Entwistle espouses the view of “tentative certainty.” This is critical realism as contrasted with naive realism (my perceptions all correspond to reality) and anti-realism (my perceptions do not necessarily correspond to reality but are shaped by biases, assumptions, and so on).
According to Entwistle:
Critical realists take a middle ground, believing that, while assumptions and biases color perception, reality imposes some limitation on interpretation. The critical realist thus recognizes that assumptions and biases affect data interpretation, but also believes that assumptions and biases can be evalued (at least to some degree), and that interpretations can be judged by their fitness with the data. (p. 87)

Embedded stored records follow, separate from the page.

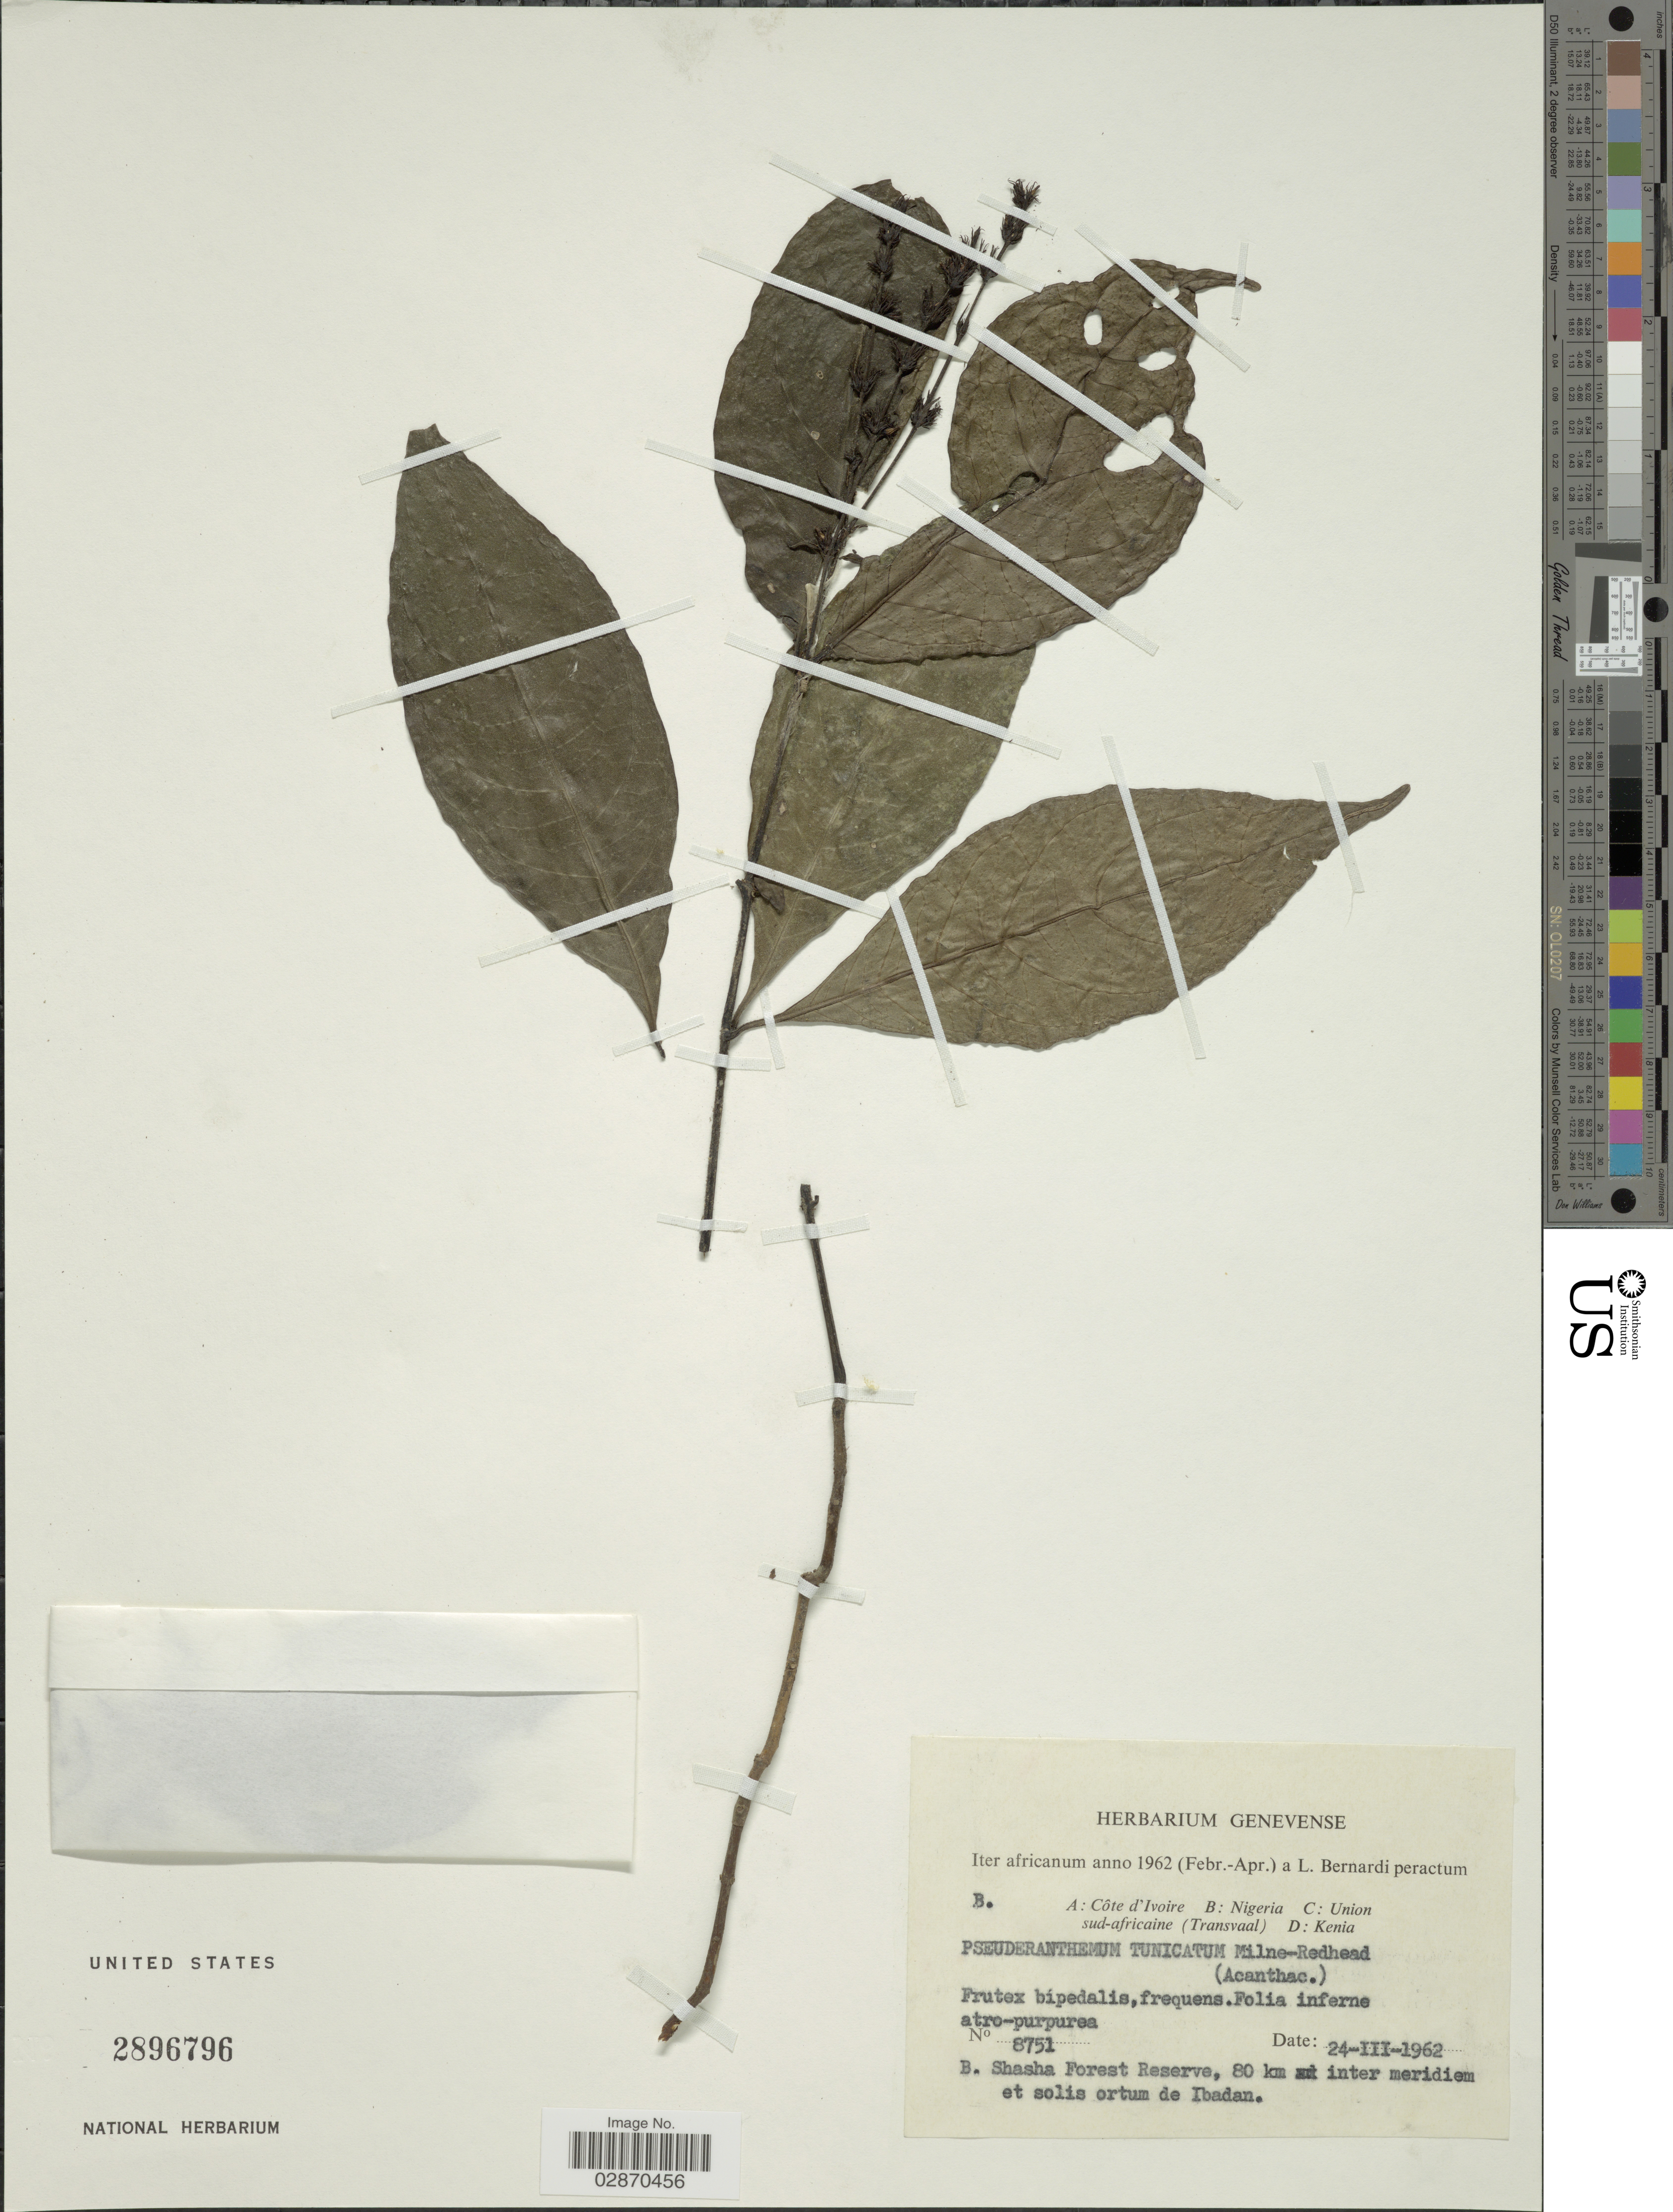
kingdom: Plantae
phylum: Tracheophyta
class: Magnoliopsida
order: Lamiales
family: Acanthaceae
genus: Pseuderanthemum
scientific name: Pseuderanthemum tunicatum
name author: (Afzel.) Milne-Redh.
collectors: L. Bernandi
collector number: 8751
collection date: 1962-03-24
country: Nigeria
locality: (Transvaal). Shasha Forest Reserve, 80 km inter meridiem et solis ortum de Ibadan.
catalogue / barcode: US 2896796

I have also described myself as a critical realist – at least in contrast to other approaches to the relationship between science and religion that undermine integration, such as perspectivalism. In any case, we had a good discussion that contrasted critical realism with common sense realism, which comes out of the tradition of Thomas Reid and others. Current proponents of common sense realism include Alvin Plantinga, one of the foremost epistemologist of our day, who developed what he refers to as Reformed epistemology.